» **TASK STATEMENT**: Find the word "printf" below. Copy each line that has it.

» **INFORMATION PROVIDED**:

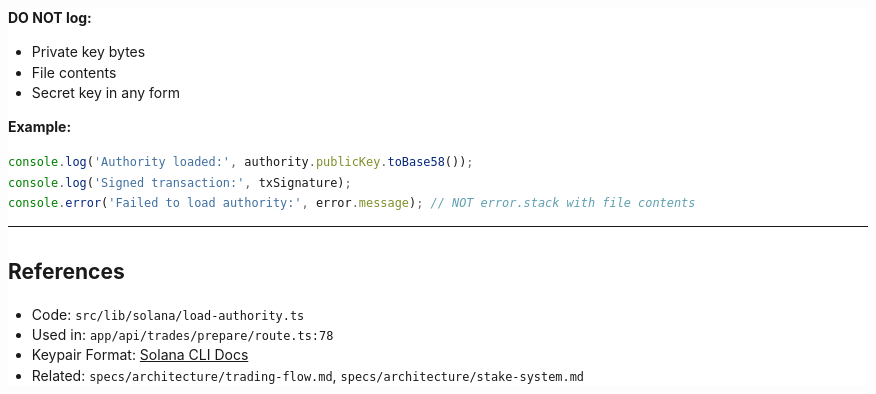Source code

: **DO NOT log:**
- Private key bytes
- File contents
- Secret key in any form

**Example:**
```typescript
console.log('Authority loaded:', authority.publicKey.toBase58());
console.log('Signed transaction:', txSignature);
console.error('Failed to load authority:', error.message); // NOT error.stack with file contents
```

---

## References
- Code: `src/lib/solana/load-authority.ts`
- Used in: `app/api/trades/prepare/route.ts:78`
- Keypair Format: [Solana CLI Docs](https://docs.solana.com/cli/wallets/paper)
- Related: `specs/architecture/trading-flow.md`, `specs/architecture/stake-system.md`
...
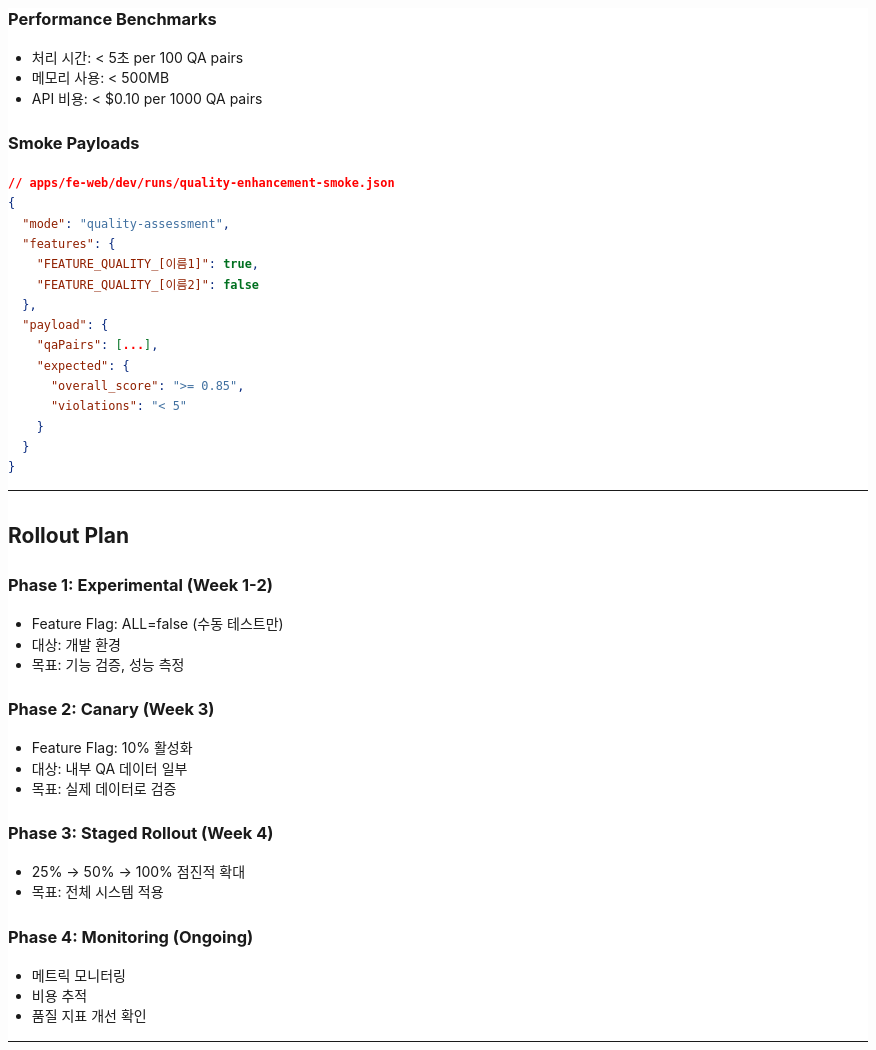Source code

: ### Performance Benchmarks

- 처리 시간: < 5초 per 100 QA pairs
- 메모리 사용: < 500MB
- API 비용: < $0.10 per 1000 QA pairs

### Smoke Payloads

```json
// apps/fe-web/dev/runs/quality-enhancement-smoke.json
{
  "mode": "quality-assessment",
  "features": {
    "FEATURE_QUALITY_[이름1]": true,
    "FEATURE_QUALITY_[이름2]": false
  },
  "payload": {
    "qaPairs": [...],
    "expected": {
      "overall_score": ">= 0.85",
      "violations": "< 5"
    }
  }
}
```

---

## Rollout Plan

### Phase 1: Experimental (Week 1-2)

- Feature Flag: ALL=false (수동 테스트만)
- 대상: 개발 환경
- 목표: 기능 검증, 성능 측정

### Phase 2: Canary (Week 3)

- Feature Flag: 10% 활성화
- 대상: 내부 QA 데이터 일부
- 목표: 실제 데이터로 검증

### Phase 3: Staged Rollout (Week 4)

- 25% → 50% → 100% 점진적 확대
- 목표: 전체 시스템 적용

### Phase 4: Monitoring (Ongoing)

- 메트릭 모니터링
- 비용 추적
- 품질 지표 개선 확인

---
* * *
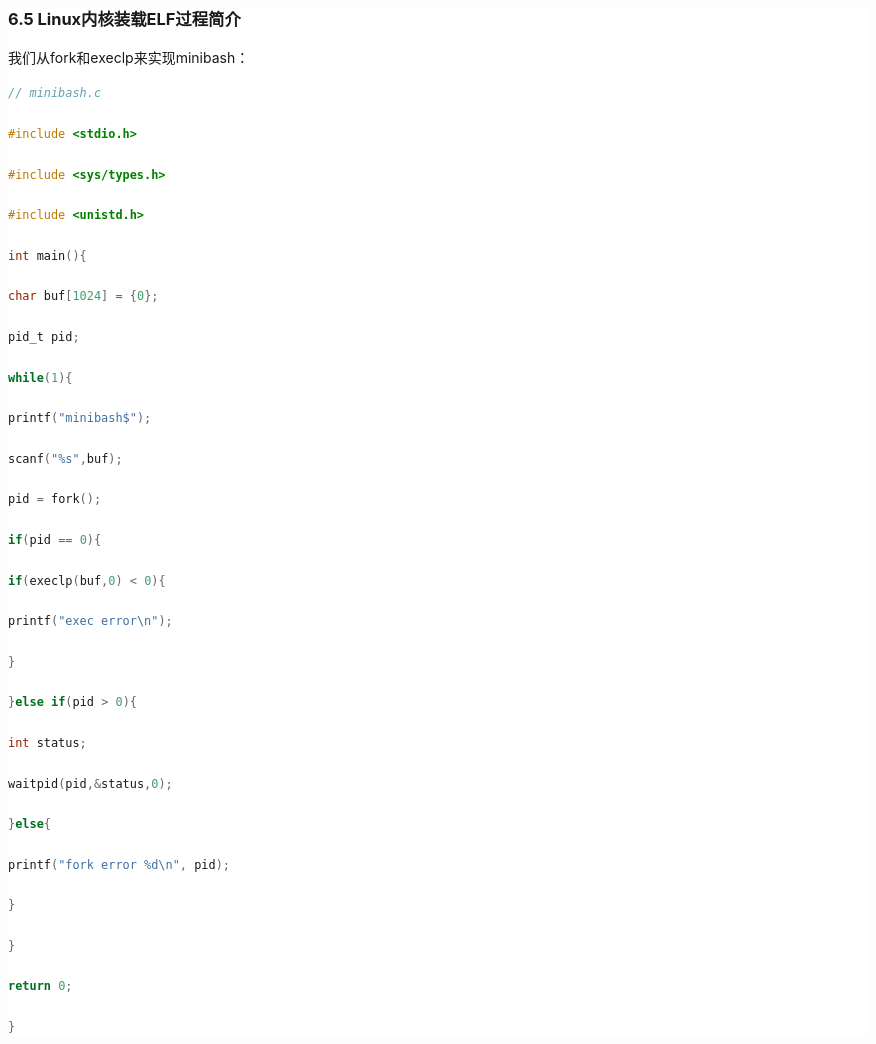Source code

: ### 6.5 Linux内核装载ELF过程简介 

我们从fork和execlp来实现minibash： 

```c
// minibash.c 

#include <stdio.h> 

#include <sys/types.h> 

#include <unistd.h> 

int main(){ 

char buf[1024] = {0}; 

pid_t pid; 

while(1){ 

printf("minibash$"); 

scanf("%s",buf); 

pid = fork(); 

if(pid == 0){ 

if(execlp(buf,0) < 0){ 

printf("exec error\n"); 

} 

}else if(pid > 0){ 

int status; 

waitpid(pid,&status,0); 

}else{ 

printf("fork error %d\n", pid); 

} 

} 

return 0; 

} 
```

» **RESULT**:
printf("minibash$"); 
printf("exec error\n"); 
printf("fork error %d\n", pid); 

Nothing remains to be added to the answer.